§ **Work request**:
Put the lines below into a Markdown table with the columns "n" and "Line", numbering each row and leaving out any blank lines.

[Data items]
__________

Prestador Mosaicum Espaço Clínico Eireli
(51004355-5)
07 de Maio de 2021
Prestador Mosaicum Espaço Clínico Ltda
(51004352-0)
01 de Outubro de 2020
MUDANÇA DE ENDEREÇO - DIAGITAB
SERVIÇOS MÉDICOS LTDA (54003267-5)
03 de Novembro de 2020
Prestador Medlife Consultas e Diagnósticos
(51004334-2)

__________

§ **Exercise solution**:
| n | Line |
|---|---|
| 1 | Prestador Mosaicum Espaço Clínico Eireli |
| 2 | (51004355-5) |
| 3 | 07 de Maio de 2021 |
| 4 | Prestador Mosaicum Espaço Clínico Ltda |
| 5 | (51004352-0) |
| 6 | 01 de Outubro de 2020 |
| 7 | MUDANÇA DE ENDEREÇO - DIAGITAB |
| 8 | SERVIÇOS MÉDICOS LTDA (54003267-5) |
| 9 | 03 de Novembro de 2020 |
| 10 | Prestador Medlife Consultas e Diagnósticos |
| 11 | (51004334-2) |